2. **Turkey Veggie Wraps**: Opt for whole wheat or low-carb wraps filled with hummus, tomatoes, lettuce, and bell peppers.
3. **Tuna Salad**: Make it with tuna, celery, onions, and Greek yogurt. Pair with whole wheat crackers.
4. **Stuffed Bell Peppers**: Fill with meat or beans, mixed veggies, and whole grains like brown rice or quinoa.
5. **Chicken Fajita Bowl**: Combine chicken, brown rice, and veggies. Top with salsa, avocado, or cilantro.
6. **Buddha Bowls**: Mix plant-based proteins, veggies, and whole grains like quinoa, edamame, and sweet potato.
7. **Brown Rice with Stir-Fried Veggies**: Pair brown rice with veggies and a lean protein source.
8. **Quinoa Salad**: Customize with chickpeas, feta, cucumber, tomato, beans, avocado, onion, or bell pepper.
9. **Whole Grain Tortillas**: Add hummus or tzatziki, fresh veggies, and a protein.
10. **Whole Grain Pasta**: Load up on veggies and include a protein like chicken or legumes.
11. **Grilled Chicken**: Add to various recipes like salads, wraps, or stir-fries.
12. **Tuna**: Add to pasta, salads, wraps, sandwiches, or casseroles.
13. **Turkey**: Use in wraps, pitas, sandwiches, or add ground turkey to pasta dishes.
14. **Tofu**: Add to veggie bowls, curries, soups, salads, or sandwiches.
15. **Eggs**: Use hard-boiled eggs in salads and sandwiches or scrambled eggs in wraps and veggie skillets.
16. **Spinach**: Add to curries, soups, pasta dishes, or wraps.
17. **Apples**: Enjoy with cinnamon or nut butter, or add to salads and sandwiches.

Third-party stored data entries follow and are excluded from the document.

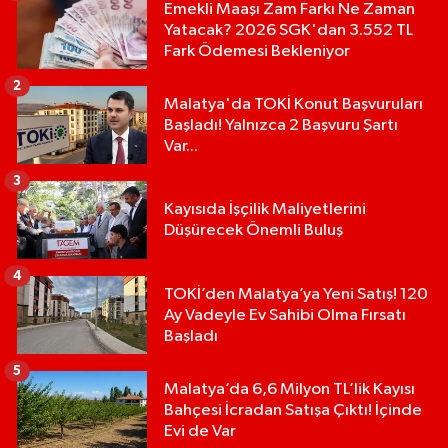
Emekli Maaşı Zam Farkı Ne Zaman
Yatacak? 2026 SGK'dan 3.552 TL
Fark Ödemesi Bekleniyor
2
Malatya'da TOKİ Konut Başvuruları
Başladı! Yalnızca 2 Başvuru Şartı
Var...
3
Kayısıda İşçilik Maliyetlerini
Düşürecek Önemli Buluş
4
TOKİ’den Malatya’ya Yeni Satış! 120
Ay Vadeyle Ev Sahibi Olma Fırsatı
Başladı
5
Malatya’da 6,6 Milyon TL’lik Kayısı
Bahçesi İcradan Satışa Çıktı! İçinde
Evi de Var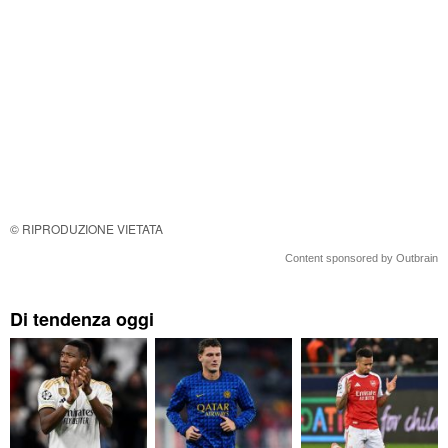
© RIPRODUZIONE VIETATA
Content sponsored by Outbrain
Di tendenza oggi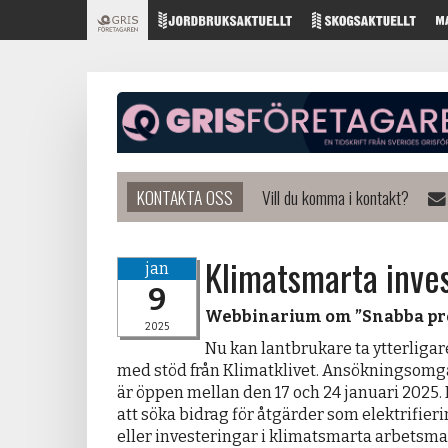
KONTAKTA OSS
Vill du komma i kontakt?
Klimatsmarta inve
jan
9
Webbinarium om ”Snabba pro
2025
Nu kan lantbrukare ta ytterligar
med stöd från Klimatklivet. Ansökningsomg
är öppen mellan den 17 och 24 januari 2025. D
att söka bidrag för åtgärder som elektrifie
eller investeringar i klimatsmarta arbetsma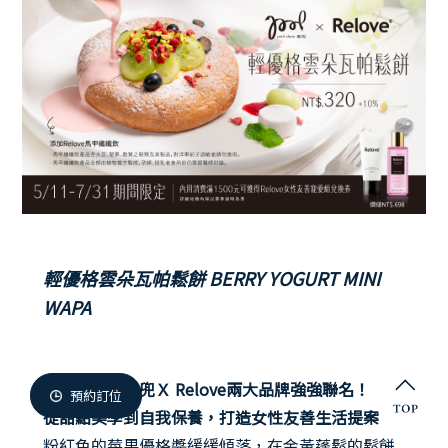
微兜門市
Members
微兜會員
Reservation
來微兜
輕優格雲朵瓦帕鬆餅 BERRY YOGURT MINI
WAPA
petit doux
微兜Ｘ Relove兩大品牌強強聯名！
預約訂位
從甜點美學到自我保養，打造女性友善生活提案
粉紅色的莓果優格醬緩緩傾落，在金黃蓬鬆的鬆餅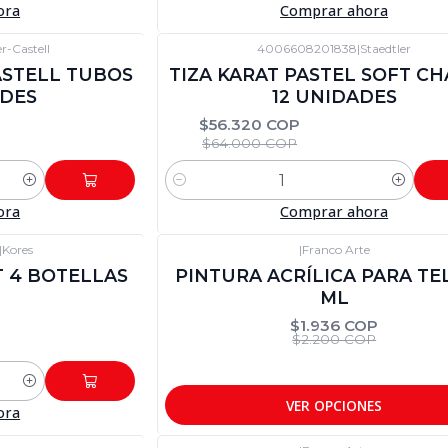
ora
Comprar ahora
r-Castell
4006608201838
|
Staedtler
-12%
DTO
ASTELL TUBOS
TIZA KARAT PASTEL SOFT CH
ADES
12 UNIDADES
$56.320 COP
$64.000 COP
Cantidad
ora
Comprar ahora
|
Kores
|
Franco Arte
-12%
DTO
T 4 BOTELLAS
PINTURA ACRÍLICA PARA TE
ML
$1.936 COP
$2.200 COP
VER OPCIONES
ora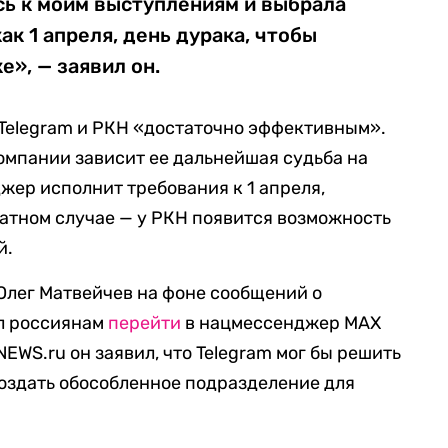
сь к моим выступлениям и выбрала
к 1 апреля, день дурака, чтобы
е», — заявил он.
Telegram и РКН «достаточно эффективным».
компании зависит ее дальнейшая судьба на
жер исполнит требования к 1 апреля,
ратном случае — у РКН появится возможность
й.
 Олег Матвейчев на фоне сообщений о
ал россиянам
перейти
в нацмессенджер MAX
NEWS.ru он заявил, что Telegram мог бы решить
оздать обособленное подразделение для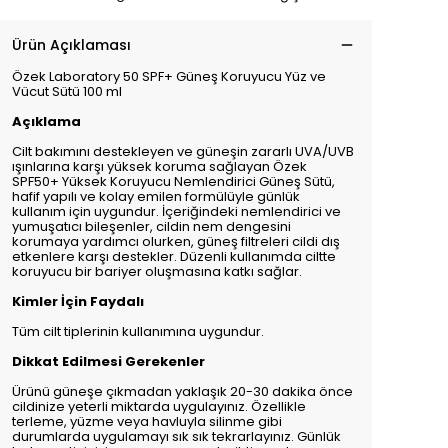
Ürün Açıklaması
Özek Laboratory 50 SPF+ Güneş Koruyucu Yüz ve
Vücut Sütü 100 ml
Açıklama
Cilt bakımını destekleyen ve güneşin zararlı UVA/UVB
ışınlarına karşı yüksek koruma sağlayan Özek
SPF50+ Yüksek Koruyucu Nemlendirici Güneş Sütü,
hafif yapılı ve kolay emilen formülüyle günlük
kullanım için uygundur. İçeriğindeki nemlendirici ve
yumuşatıcı bileşenler, cildin nem dengesini
korumaya yardımcı olurken, güneş filtreleri cildi dış
etkenlere karşı destekler. Düzenli kullanımda ciltte
koruyucu bir bariyer oluşmasına katkı sağlar.
Kimler İçin Faydalı
Tüm cilt tiplerinin kullanımına uygundur.
Dikkat Edilmesi Gerekenler
Ürünü güneşe çıkmadan yaklaşık 20-30 dakika önce
cildinize yeterli miktarda uygulayınız. Özellikle
terleme, yüzme veya havluyla silinme gibi
durumlarda uygulamayı sık sık tekrarlayınız. Günlük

18. **Broccoli**: Pair with brown rice, grilled chicken, and other veggies.
19. **Grapefruit**: Make a side salad with arugula, avocado, cucumber, and olive oil.
20. **Cauliflower**: Use as a low-carb substitute in recipes or as a side dish.
21. **Yogurt**: Opt for plain, unsweetened yogurt with nuts, seeds, and fresh fruit.
22. **Dark Chocolate**: Choose a variety with at least 70% cocoa and limit to 1 ounce per day.
23. **Cheese**: Add to soups, salads, sandwiches, casseroles, or pasta.